Date: 2010-08-27 04:22 am (UTC)
From: [identity profile] dr-pretentious.livejournal.com
We were guessing he'd get nicknamed Mad Dog, and really, what teenage boy wouldn't want a nickname like that? Okay, I knew [livejournal.com profile] radiotelescope in high school, and he probably wouldn't have, but most of the guys I know would have been tickled pink.

We'll be going with hyphenation again. It causes bureuacratic headaches, but we want the two kids' last names to match. So, _________ William Avery-Davis.

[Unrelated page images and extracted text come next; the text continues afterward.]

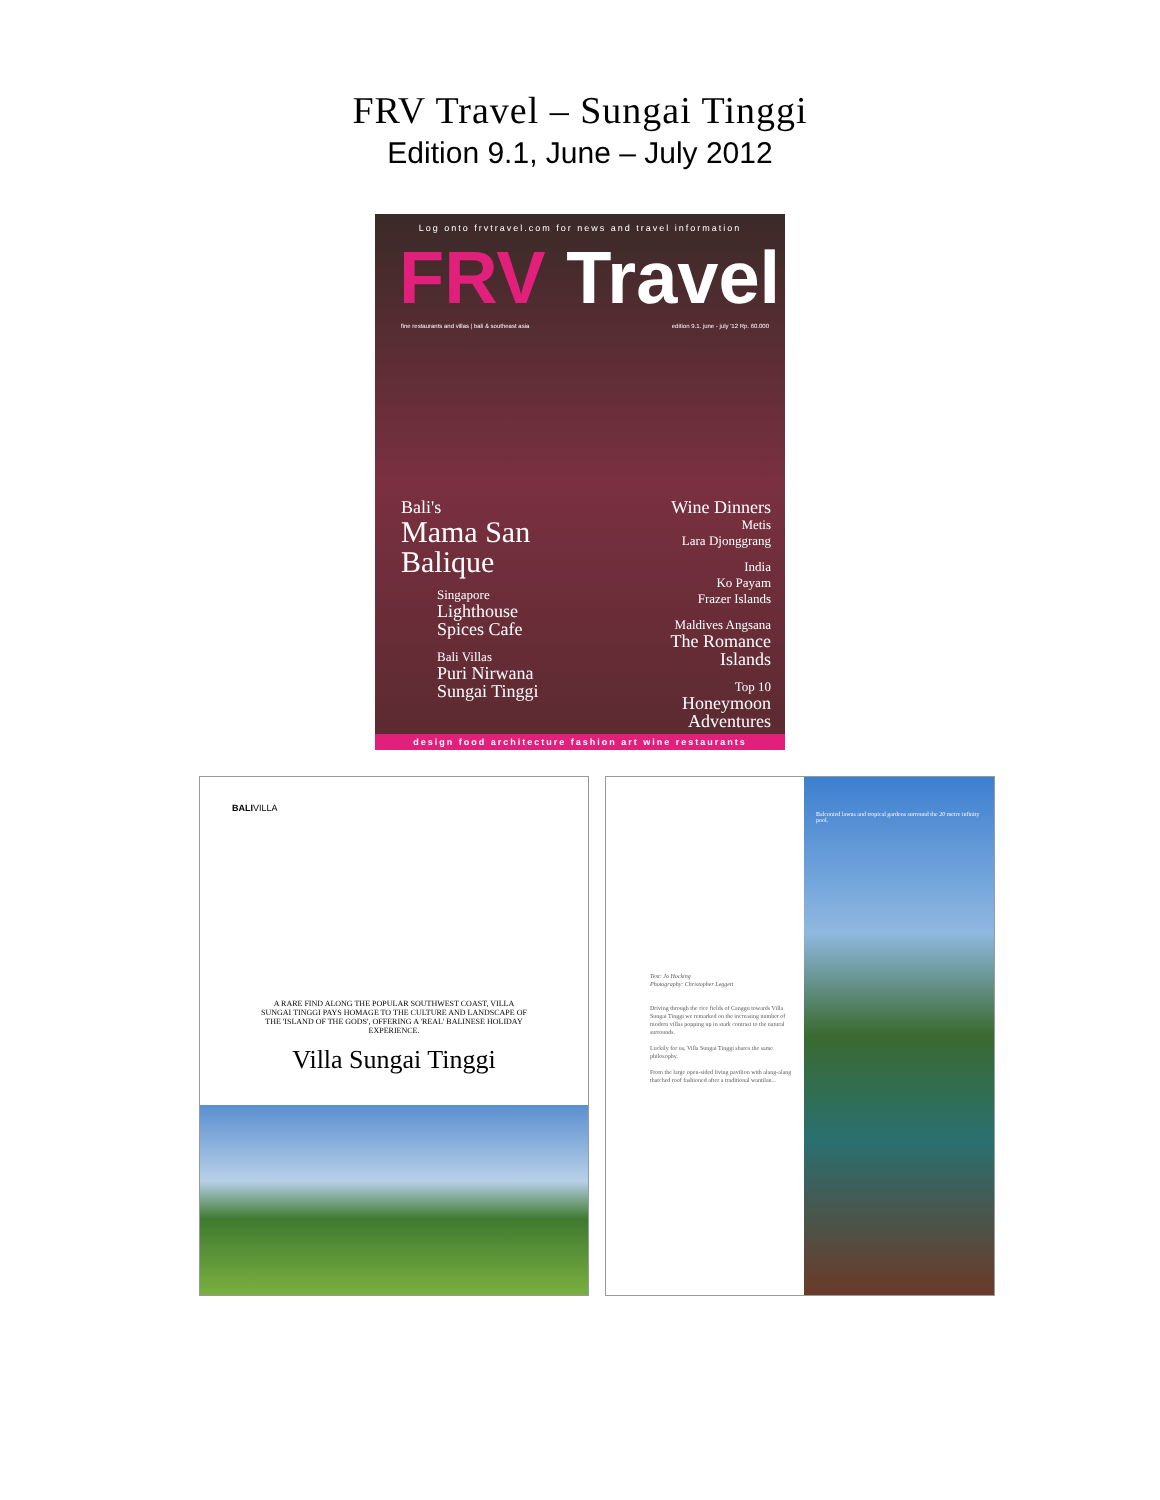FRV Travel – Sungai Tinggi
Edition 9.1, June – July 2012
Log onto frvtravel.com for news and travel information
FRV Travel
fine restaurants and villas | bali & southeast asia edition 9.1. june - july '12 Rp. 60.000
Bali's
Mama San
Balique
Singapore
Lighthouse
Spices Cafe
Bali Villas
Puri Nirwana
Sungai Tinggi
Wine Dinners
Metis
Lara Djonggrang
India
Ko Payam
Frazer Islands
Maldives Angsana
The Romance
Islands
Top 10
Honeymoon
Adventures
design food architecture fashion art wine restaurants
BALIVILLA
A RARE FIND ALONG THE POPULAR SOUTHWEST COAST, VILLA SUNGAI TINGGI PAYS HOMAGE TO THE CULTURE AND LANDSCAPE OF THE 'ISLAND OF THE GODS', OFFERING A 'REAL' BALINESE HOLIDAY EXPERIENCE.
Villa Sungai Tinggi
Text: Jo Hocking
Photography: Christopher Leggett
Driving through the rice fields of Canggu towards Villa Sungai Tinggi we remarked on the increasing number of modern villas popping up in stark contrast to the natural surrounds.
Luckily for us, Villa Sungai Tinggi shares the same philosophy.
From the large open-sided living pavilion with alang-alang thatched roof fashioned after a traditional wantilan...
Balconied lawns and tropical gardens surround the 20 metre infinity pool.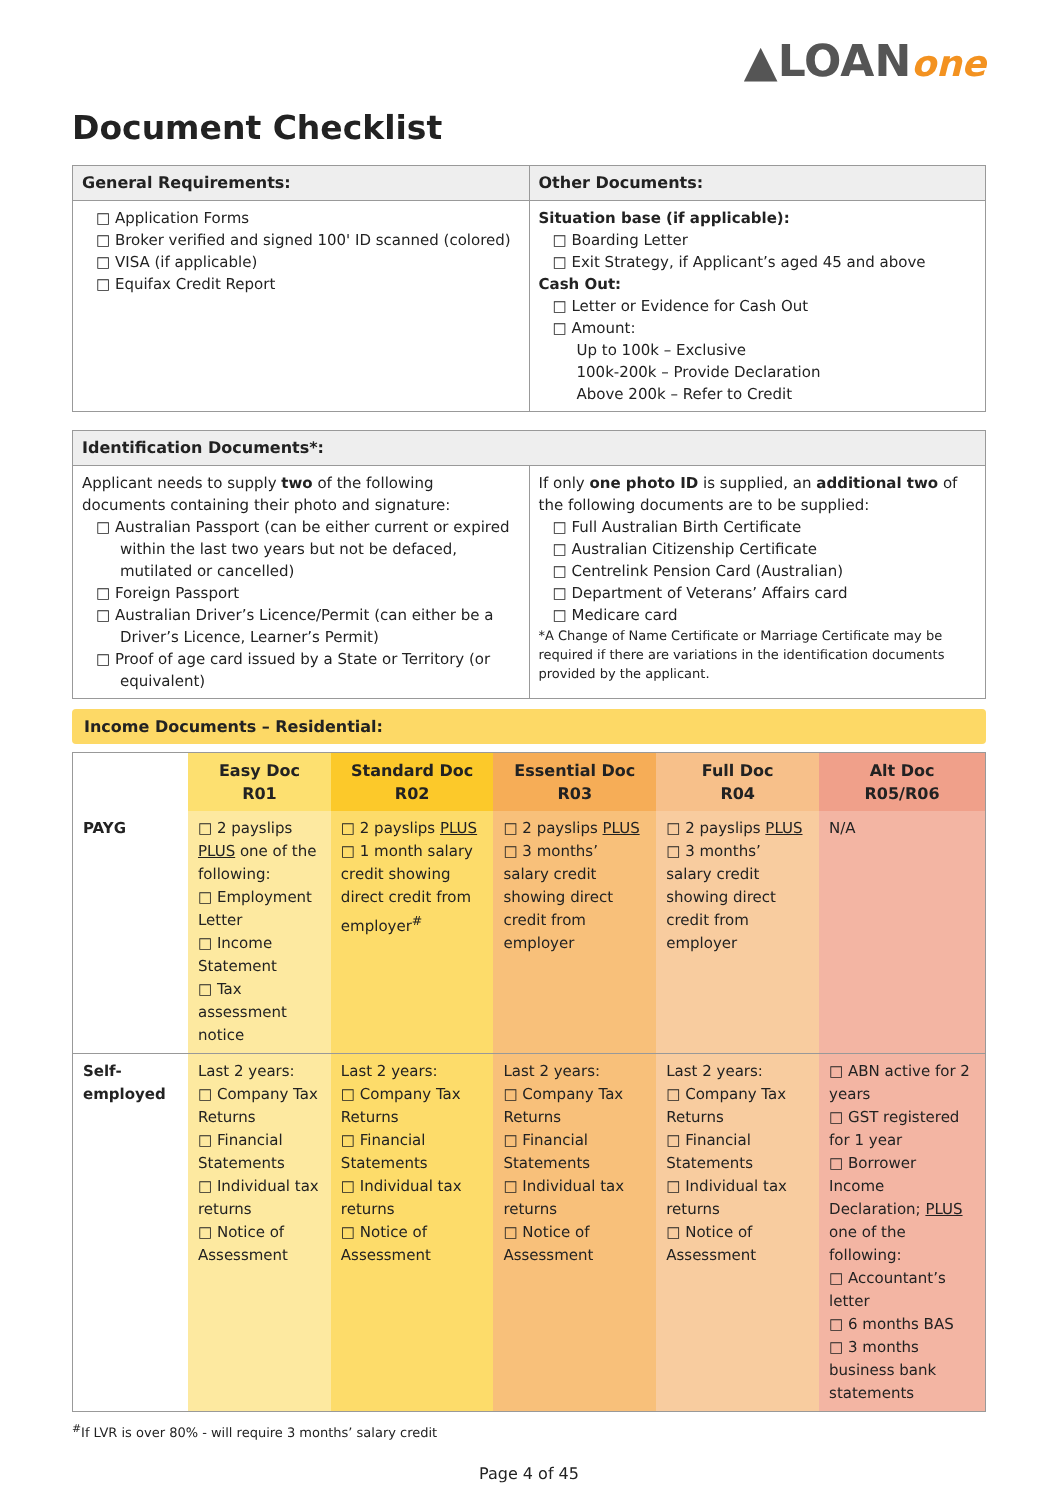▲LOANone
Document Checklist
| General Requirements: | Other Documents: |
| --- | --- |
| □ Application Forms □ Broker verified and signed 100' ID scanned (colored) □ VISA (if applicable) □ Equifax Credit Report | Situation base (if applicable): □ Boarding Letter □ Exit Strategy, if Applicant’s aged 45 and above Cash Out: □ Letter or Evidence for Cash Out □ Amount: Up to 100k – Exclusive 100k-200k – Provide Declaration Above 200k – Refer to Credit |
| Identification Documents*: | |
| --- | --- |
| Applicant needs to supply two of the following documents containing their photo and signature: □ Australian Passport (can be either current or expired within the last two years but not be defaced, mutilated or cancelled) □ Foreign Passport □ Australian Driver’s Licence/Permit (can either be a Driver’s Licence, Learner’s Permit) □ Proof of age card issued by a State or Territory (or equivalent) | If only one photo ID is supplied, an additional two of the following documents are to be supplied: □ Full Australian Birth Certificate □ Australian Citizenship Certificate □ Centrelink Pension Card (Australian) □ Department of Veterans’ Affairs card □ Medicare card *A Change of Name Certificate or Marriage Certificate may be required if there are variations in the identification documents provided by the applicant. |
Income Documents – Residential:
| | Easy Doc R01 | Standard Doc R02 | Essential Doc R03 | Full Doc R04 | Alt Doc R05/R06 |
| --- | --- | --- | --- | --- | --- |
| PAYG | □ 2 payslips PLUS one of the following: □ Employment Letter □ Income Statement □ Tax assessment notice | □ 2 payslips PLUS □ 1 month salary credit showing direct credit from employer<sup>#</sup> | □ 2 payslips PLUS □ 3 months’ salary credit showing direct credit from employer | □ 2 payslips PLUS □ 3 months’ salary credit showing direct credit from employer | N/A |
| Self-employed | Last 2 years: □ Company Tax Returns □ Financial Statements □ Individual tax returns □ Notice of Assessment | Last 2 years: □ Company Tax Returns □ Financial Statements □ Individual tax returns □ Notice of Assessment | Last 2 years: □ Company Tax Returns □ Financial Statements □ Individual tax returns □ Notice of Assessment | Last 2 years: □ Company Tax Returns □ Financial Statements □ Individual tax returns □ Notice of Assessment | □ ABN active for 2 years □ GST registered for 1 year □ Borrower Income Declaration; PLUS one of the following: □ Accountant’s letter □ 6 months BAS □ 3 months business bank statements |
<sup>#</sup> If LVR is over 80% - will require 3 months’ salary credit
Page 4 of 45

Whatever his first name is, he's getting William for the middle.

Date: 2010-08-27 08:19 pm (UTC)
ext_2472: (Default)
From: [identity profile] radiotelescope.livejournal.com
By high school I had already read _A Swiftly Tilting Planet_, so it would have been an unpleasant reference, not a cool nickname. (There's a crazed dictator or something named Madog. Where Wales finds the leverage to produce crazed dictators, I don't recall.)

Date: 2010-08-28 03:14 am (UTC)
From: [identity profile] dr-pretentious.livejournal.com
I'd almost completely forgotten that, until we considered the more Welsh spelling Madoc and I tried to remember where I'd seen it before. Oh, well. We'll have to leave it to Angelina Jolie's kid to rehabilitate that name.

Date: 2010-08-27 06:28 pm (UTC)
From: [identity profile] spindlewand.livejournal.com
My husband picked out both first names because, quite frankly, he was a pig about it and insisted.

DS number one got a cool hyphenated middle name, in case he decides to be cooler than his first name, which is the sort of name everyone has heard but not that many people have. Not common, but pretty usual.

DS number two got the shaft entirely. First off all, I managed to give him a hyphenated middle name that, in combination with his last name, spells something he would not want to be called. *facepalm.* Secondly, (going in totally random order here) he got a combination of names terribly typical for a group he does not actually belong to. Thirdly, not one of them is as cool as his brother's middle name.

I did manage to fend off the MIL who wanted him named after someone I did not care to name him after. In memory. Which was somehow important with this second, healthy, child and not with the first one... (I am sure you can hear my teeth grinding in Jersey...)

No wonder I have yet to have this child baptized.

Date: 2010-08-28 03:22 am (UTC)
From: [identity profile] dr-pretentious.livejournal.com
Oh, my. I've heard some cautionary tales about family disagreements over baby naming turning into decades long feuds, but the only one I know of that beats yours involves actual threats to sue for custody and write people out of wills.

In the naming blunders department, my parents forgot to check what my initials would spell, so that I can use J.K. Rowling's gender-disguising gambit--my first two initials followed by my last name yield S.L. Avery, and slavery is just not a connotation I want to have following my name around, even subliminally. Oops. Whatever mistake Dan and I will make in naming our offspring, it won't be that one.

Every school that has ever issued me an email address has used some variation on Savery, which I kind of like, actually.

Date: 2010-08-28 05:44 am (UTC)
From: [identity profile] violet-moon25.livejournal.com
Yes, we had to avoid name possibilities that ended up with a child getting A.S.S. as initials...which led to us having Sarah too.